In doing so, Vance’s book blames the region’s poverty on the people themselves and fails to examine contributing structural factors, according to McCarroll.

“It gave people an explanation that yeah, people are getting what they deserve,” she said. “If you don’t know a certain type of person, and you’re relying on one story … then it’s really easy to dismiss the complexity of that region.”

McCarroll also argued Vance’s authoring of the book could have been politically motivated. Vance is a conservative thinker and recently described himself as a nationalist on Twitter.

While she planned to view the film, McCarroll had not yet done so Friday afternoon, but she nevertheless worried it could perpetuate stereotypes about Appalachians.

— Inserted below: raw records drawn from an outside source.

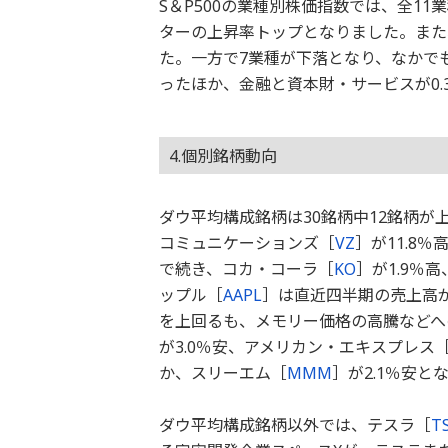
S＆P500の業種別株価指数では、全11
ターの上昇率トップとなりました。また、
た。一方で7業種が下落となり、なかでも
ったほか、金融と資本財・サービスが0.
4.個別銘柄動向
ダウ平均構成銘柄は30銘柄中12銘柄
コミュニケーションズ［
VZ
］が11.8
で続き、コカ・コーラ［
KO
］が1.9％
ップル［
AAPL
］は直近四半期の売上高が
を上回るも、メモリー価格の高騰などへ
が3.0％安、アメリカン・エキスプレス
か、スリーエム［
MMM
］が2.1％安と
ダウ平均構成銘柄以外では、テスラ［
T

That’s exactly the kind of concern Hanley was seeing on social media, alongside criticism that the movie strayed from the book.

“The last movie I saw getting this much grief was ‘Cats,’” said Hanley, acknowledging he also had not seen the film. “How bad can it be?”

The social media response, which Hanley noted did not amount to “a scientific survey,” was “about the backlash to the film which is about the backlash to a book which didn’t portray a region in the best of lights,” he said.

The book & the election

“Hillbilly Elegy,” published in June 2016, became “a must-read for a lot of people … to get insight” into the results of that year’s election, Hanley said.

The New York Times even named it one of six books to help understand Trump’s win.

“But it’s a much more complicated life than even that book would reveal, and I think it also became a caricature, a cartoon version, of life in Appalachia.”

And there was another problem, too: while many focused on poor rural whites as those who pushed Trump into office, McCarroll said, his base goes far beyond impoverished communities in rural Appalachia.

“I think that Appalachia has long been the scapegoat for lots of different reasons, and I think that that certainly happened here,” she said.

Trump’s base extends to white women in general, McCarroll pointed out, and to Long Island.

Trump won more than 52 percent of Suffolk County, N.Y., voters in 2016, Newsday reported. And he won more than 55 percent this year, according to the New York Times.

“It was a racial alliance, not a class alliance,” McCarroll said, pointing to a story by Ta-Nehisi Coates that argued that point and was published in The Atlantic.

Along those lines, Hanley said the narrative of “Hillbilly Elegy” — of city versus country, of a class divide among whites — distracts from America’s biggest problem: its racial divide.

But he also believes that because the book became “entangled into the politics of the period,” the response to it — both the hype following its release and the subsequent criticism, reamplified in the film’s negative reception — is “overbaked.”

Representing a region

The problem with “Hillbilly Elegy” is not the memoir itself, McCarroll said, but that “[Vance] goes far beyond telling his own story when he switches from first-person singular to first-person plural.”

“It was the generalization and the speaking from a ‘we’ perspective that, I think, irritated a lot of people,” she said.

Vance uses anecdotes — such as the case of a lazy worker he meets at a factory — “to exemplify this problematic behavior without giving it a context,” according to McCarroll, who said the book overlooks the structural problems that contribute to issues in the region.

After the book came out, McCarroll said, people would approach her and indicate they understood her experience as an Appalachian.

Though she grew up in western North Carolina, McCarroll now lives in Maine and directs the writing program at Bowdoin College. Her experience of Appalachia was entirely different from the one Vance described, she said.

“It’s frustrating that people are seeing this as representative,” she said, adding that when a writer successfully positions himself as an insider of a region, it can be hard to push back.

“My point is not to be anti-Vance, it is to be pro-Appalachia. And I think when we celebrate his story too much and keep him at the center, we are not paying enough attention to the actual problems in the region that could be eradicated.”